4. Model and teach emotion regulation skills.
Because children with ADHD and similar conditions have structural differences in the frontal lobe, they often have difficulty regulating their behavior and emotions. Parents can help their child by modeling and teaching emotional regulation. You can do this by sharing your emotions with your child and explaining how you control them. You can also give your child tools to help him or her calm down.
5. Establish a strong bond with your child.
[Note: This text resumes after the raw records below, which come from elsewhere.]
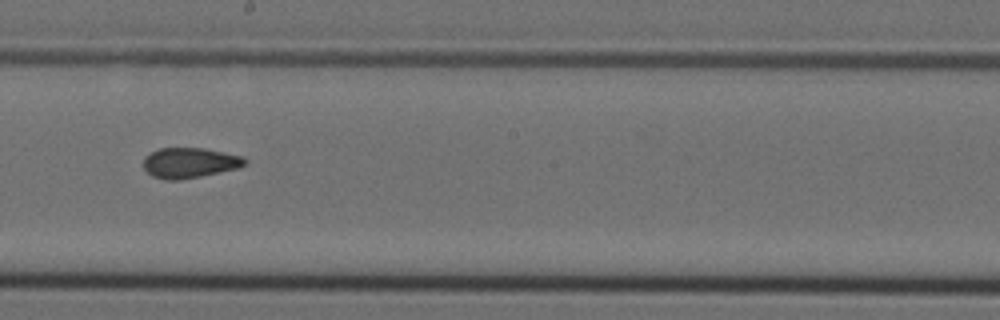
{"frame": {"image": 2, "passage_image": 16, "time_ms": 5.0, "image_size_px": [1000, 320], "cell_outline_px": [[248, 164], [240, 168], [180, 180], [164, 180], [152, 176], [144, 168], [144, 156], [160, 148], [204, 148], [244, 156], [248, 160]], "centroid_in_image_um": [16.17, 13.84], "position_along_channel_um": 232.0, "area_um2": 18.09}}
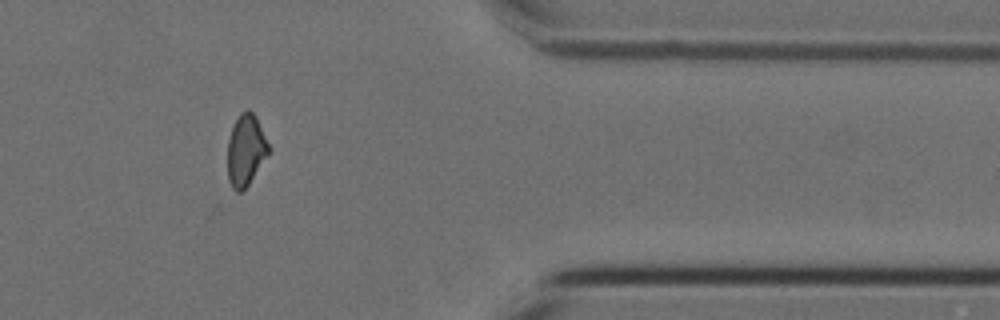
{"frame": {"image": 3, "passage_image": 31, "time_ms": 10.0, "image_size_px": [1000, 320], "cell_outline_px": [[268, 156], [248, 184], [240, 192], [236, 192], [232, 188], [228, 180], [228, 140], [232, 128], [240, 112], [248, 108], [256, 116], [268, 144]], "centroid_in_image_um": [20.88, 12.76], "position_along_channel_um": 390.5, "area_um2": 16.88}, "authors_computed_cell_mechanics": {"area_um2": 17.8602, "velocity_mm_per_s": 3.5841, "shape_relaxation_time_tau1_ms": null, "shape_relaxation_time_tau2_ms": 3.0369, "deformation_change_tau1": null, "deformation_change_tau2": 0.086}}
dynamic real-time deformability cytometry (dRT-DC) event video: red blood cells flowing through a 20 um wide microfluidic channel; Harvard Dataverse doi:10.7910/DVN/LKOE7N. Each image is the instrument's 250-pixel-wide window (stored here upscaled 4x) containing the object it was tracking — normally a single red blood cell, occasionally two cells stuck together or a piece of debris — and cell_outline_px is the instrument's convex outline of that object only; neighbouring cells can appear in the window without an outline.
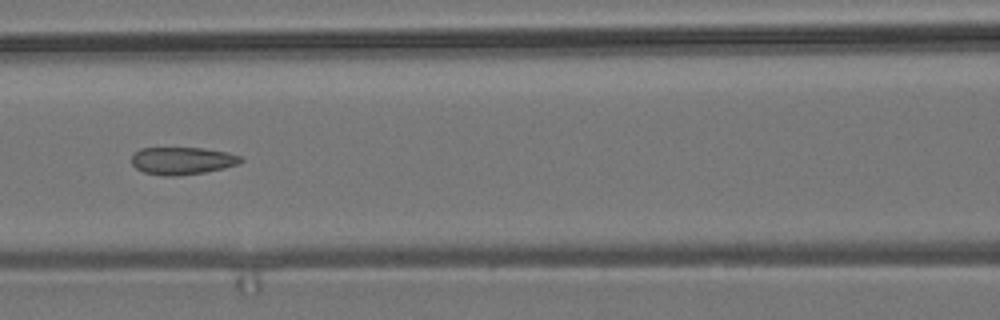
{"species": "common noctule bat (a hibernating species)", "species_latin": "Nyctalus noctula", "temperature_condition": "room temperature", "stored_images_in_passage": 8, "camera_frame_rate_fps": 3000, "um_per_image_px": 0.085, "animal": {"sex": "male", "body_mass_g": 19.2, "forearm_length_mm": 51.8}, "frame": {"image": 1, "passage_image": 8, "time_ms": 9.0, "image_size_px": [1000, 320], "cell_outline_px": [[244, 160], [240, 164], [224, 168], [204, 172], [180, 176], [164, 176], [144, 172], [136, 168], [132, 164], [132, 152], [140, 148], [204, 148], [228, 152], [240, 156]], "centroid_in_image_um": [15.49, 13.66], "position_along_channel_um": 151.1, "area_um2": 17.69}}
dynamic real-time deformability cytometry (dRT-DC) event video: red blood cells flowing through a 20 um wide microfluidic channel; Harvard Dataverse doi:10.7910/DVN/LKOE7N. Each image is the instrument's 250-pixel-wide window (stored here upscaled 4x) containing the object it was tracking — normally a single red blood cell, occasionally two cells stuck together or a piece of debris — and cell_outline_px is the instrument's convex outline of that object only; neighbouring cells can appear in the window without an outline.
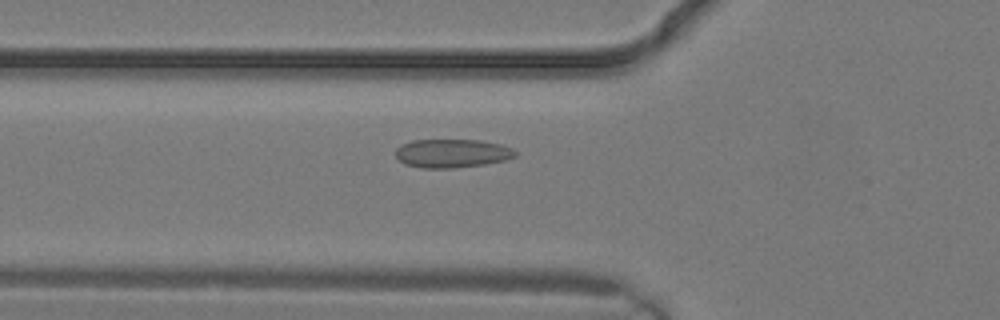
{"species": "common noctule bat (a hibernating species)", "species_latin": "Nyctalus noctula", "temperature_condition": "warm", "stored_images_in_passage": 4, "camera_frame_rate_fps": 3000, "um_per_image_px": 0.085, "animal": {"sex": "male", "body_mass_g": 19.2, "forearm_length_mm": 51.8}, "frame": {"image": 1, "passage_image": 4, "time_ms": 1.0, "image_size_px": [1000, 320], "cell_outline_px": [[516, 156], [508, 160], [484, 164], [456, 168], [420, 168], [404, 164], [396, 156], [396, 148], [400, 144], [412, 140], [480, 140], [500, 144], [512, 148], [516, 152]], "centroid_in_image_um": [38.42, 13.03], "position_along_channel_um": 87.4, "area_um2": 20.11}}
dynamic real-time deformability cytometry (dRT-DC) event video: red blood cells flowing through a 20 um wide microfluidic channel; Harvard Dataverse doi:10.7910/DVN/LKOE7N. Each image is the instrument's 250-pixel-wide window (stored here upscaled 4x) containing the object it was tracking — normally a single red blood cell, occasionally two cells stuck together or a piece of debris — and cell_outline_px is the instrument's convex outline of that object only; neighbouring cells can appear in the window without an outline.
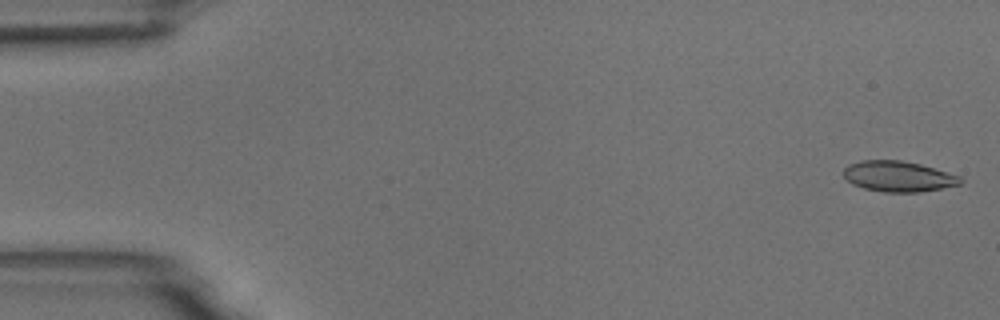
{"species": "common noctule bat (a hibernating species)", "species_latin": "Nyctalus noctula", "temperature_condition": "room temperature", "stored_images_in_passage": 55, "camera_frame_rate_fps": 3000, "um_per_image_px": 0.085, "animal": {"sex": "male", "body_mass_g": 18.8}, "frame": {"image": 1, "passage_image": 2, "time_ms": 0.333, "image_size_px": [1000, 320], "cell_outline_px": [[964, 180], [960, 184], [944, 188], [920, 192], [884, 192], [864, 188], [852, 184], [840, 172], [848, 164], [860, 160], [900, 160], [920, 164], [960, 176]], "centroid_in_image_um": [76.33, 14.99], "position_along_channel_um": 8.7, "area_um2": 20.98}}
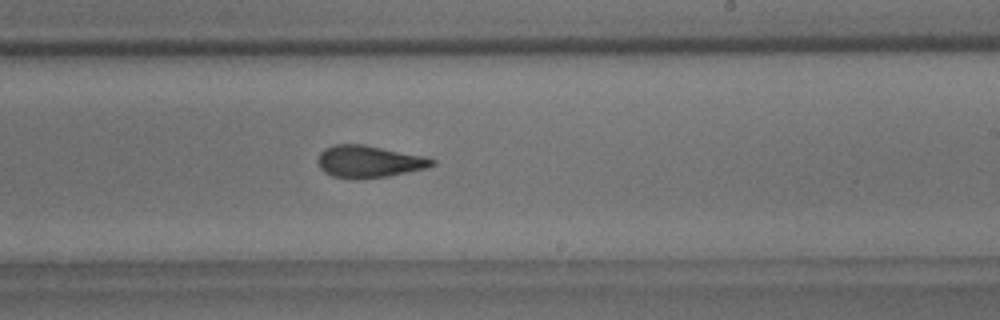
{"frame": {"image": 2, "passage_image": 33, "time_ms": 10.667, "image_size_px": [1000, 320], "cell_outline_px": [[436, 164], [428, 168], [388, 176], [332, 176], [324, 172], [320, 168], [320, 152], [324, 148], [332, 144], [364, 144], [424, 156], [436, 160]], "centroid_in_image_um": [31.42, 13.68], "position_along_channel_um": 257.6, "area_um2": 20.69}}
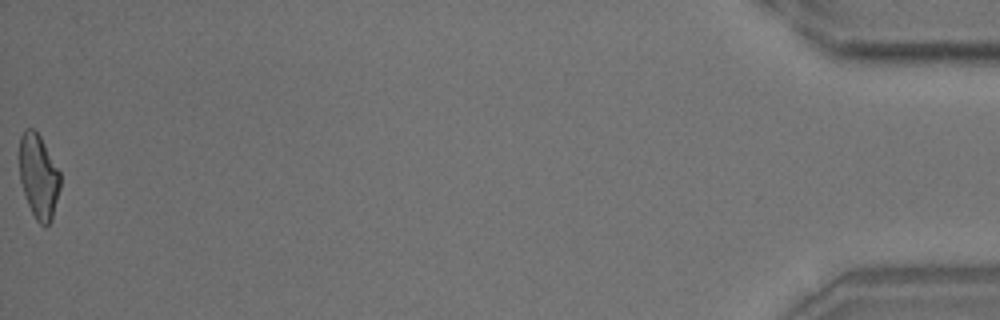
{"frame": {"image": 3, "passage_image": 55, "time_ms": 18.0, "image_size_px": [1000, 320], "cell_outline_px": [[60, 188], [52, 220], [44, 228], [36, 220], [28, 204], [20, 180], [20, 136], [24, 128], [32, 128], [40, 136], [60, 172]], "centroid_in_image_um": [3.29, 15.01], "position_along_channel_um": 431.9, "area_um2": 19.94}, "authors_computed_cell_mechanics": {"area_um2": 21.097, "velocity_mm_per_s": 3.7302, "shape_relaxation_time_tau1_ms": 5.6373, "shape_relaxation_time_tau2_ms": 1.6631, "deformation_change_tau1": 0.1584, "deformation_change_tau2": 0.0909}}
Although children with ADHD get stuck in a state of great emotional excitement, there are ways parents can help them calm down. In fact, one of the best ways to help them calm down is simply to love them. When you build a strong bond with your child, you are helping his ADHD and teaching him to be an emotionally intelligent child. And when your child seems out of control, don't underestimate the power of a strong hug with lots of pressure - it helps.
6. Break down tasks into manageable chunks.
Children with ADHD only need to focus on one thing at a time. That's why the experts at Healthline recommend breaking things down into smaller tasks so you don't overwhelm your child. You can use timers, color charts, and short breaks between tasks to help your child feel more manageable. Experts also advise avoiding distractions and creating a quiet work space so your child can focus on tasks such as homework or reading without unnecessary distractions.
7. Don't be afraid to ask for help.
Raising any child can be overwhelming at times, and that fact is no different than if you are raising a child with ADHD. So make sure you have a strong support system to help and offer new perspectives from time to time. Also, ask your child's pediatrician for a referral to a psychologist or other professional who specializes in ADHD. These trained professionals can provide counseling and help your child develop the skills needed to thrive in the world.
Although every child with ADHD is different, there are some tips that therapists will recommend that you not only raise your child well, but also help him or her thrive despite his or her condition. ADHD is not a problem, it just requires some unique skills. You owe it to yourself to adapt your way of thinking and approaching it so that you end up winning.